* _RECORDS PROVIDED_
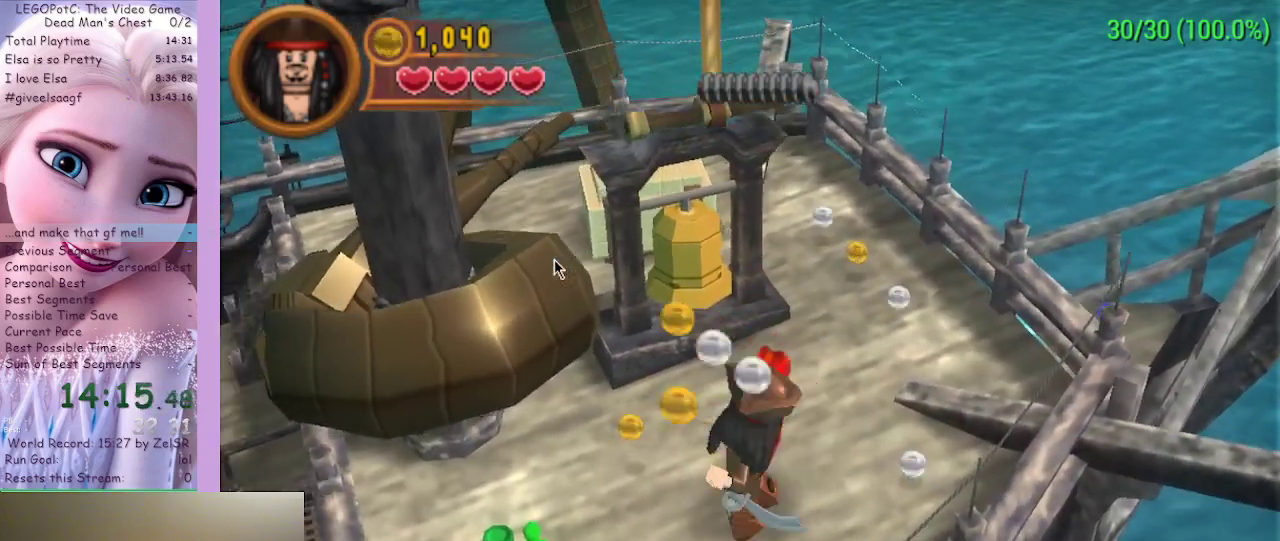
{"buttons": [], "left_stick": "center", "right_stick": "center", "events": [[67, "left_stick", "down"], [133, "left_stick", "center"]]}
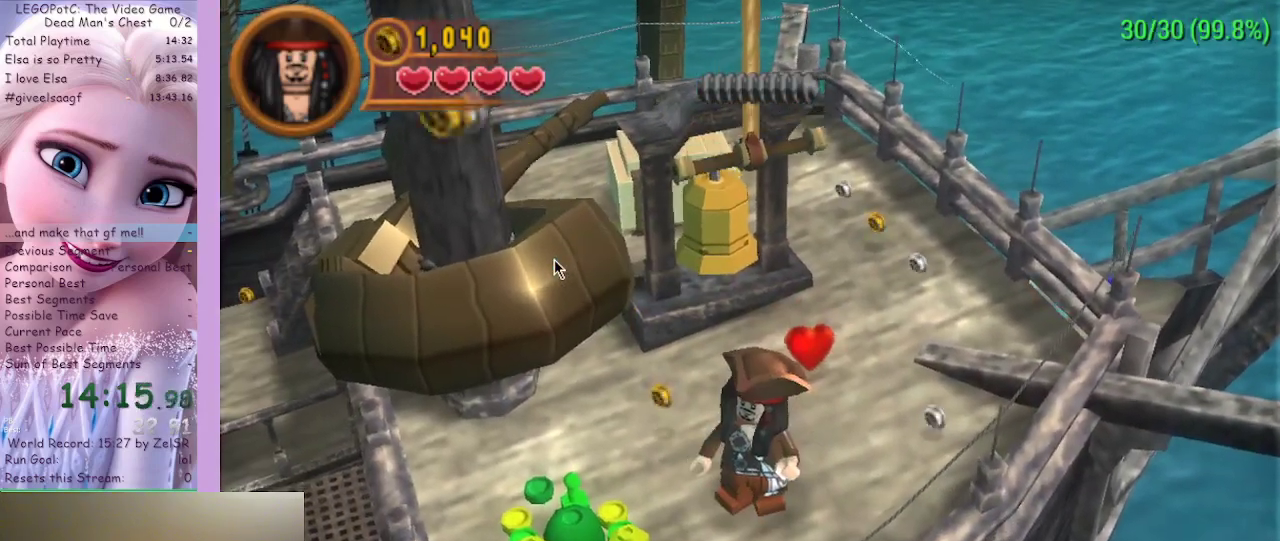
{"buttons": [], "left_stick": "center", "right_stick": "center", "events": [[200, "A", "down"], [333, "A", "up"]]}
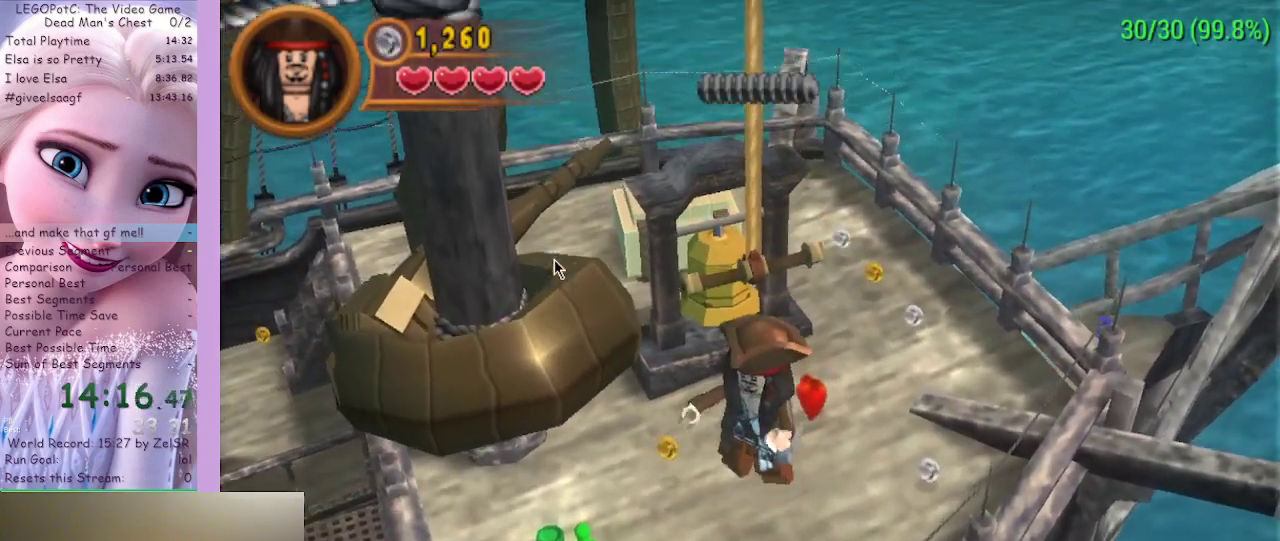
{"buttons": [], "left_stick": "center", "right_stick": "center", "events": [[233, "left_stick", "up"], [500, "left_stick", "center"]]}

...

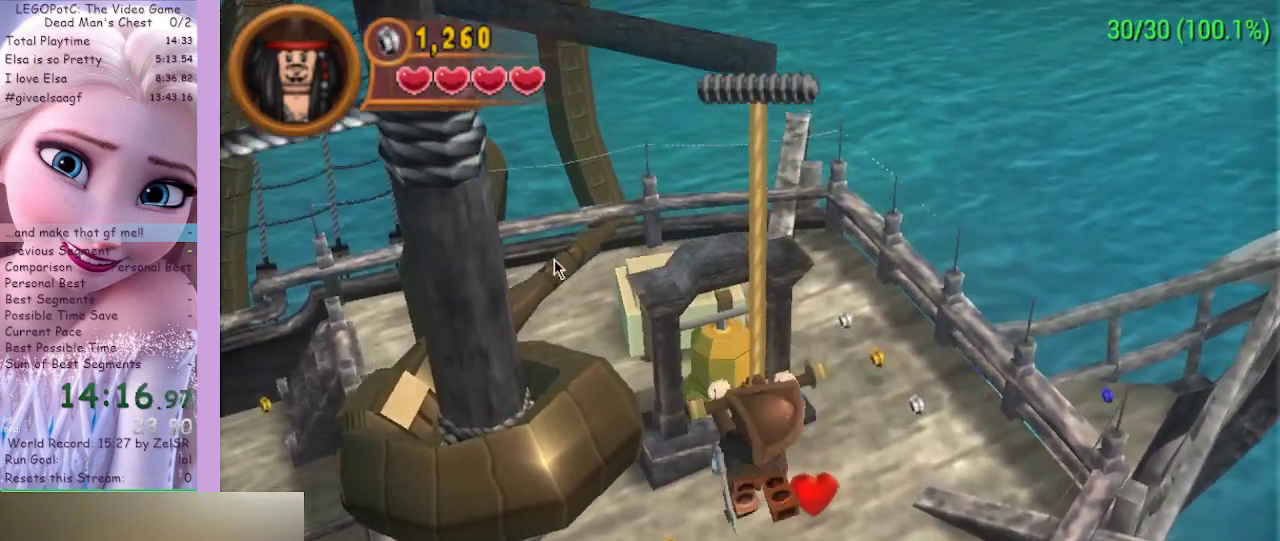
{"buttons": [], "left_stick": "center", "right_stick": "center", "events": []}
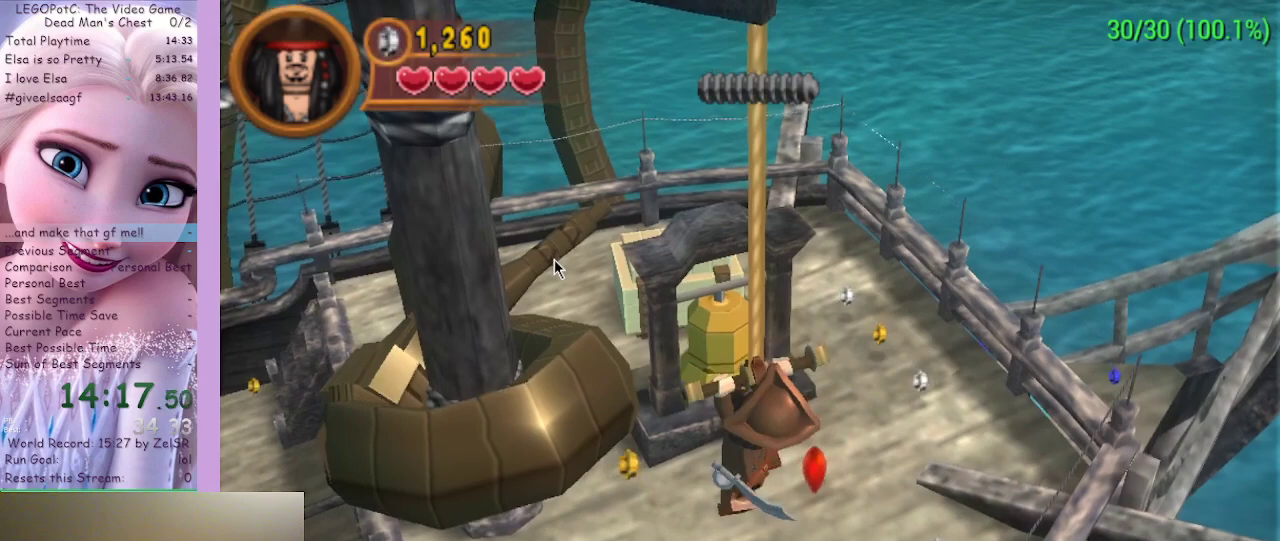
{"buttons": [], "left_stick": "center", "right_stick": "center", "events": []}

* _WHAT TO WORK ON_
Isolate the lines above that contain the word "down" and copy them.

* _TASK ANSWER_
{"buttons": [], "left_stick": "center", "right_stick": "center", "events": [[67, "left_stick", "down"], [133, "left_stick", "center"]]}
{"buttons": [], "left_stick": "center", "right_stick": "center", "events": [[200, "A", "down"], [333, "A", "up"]]}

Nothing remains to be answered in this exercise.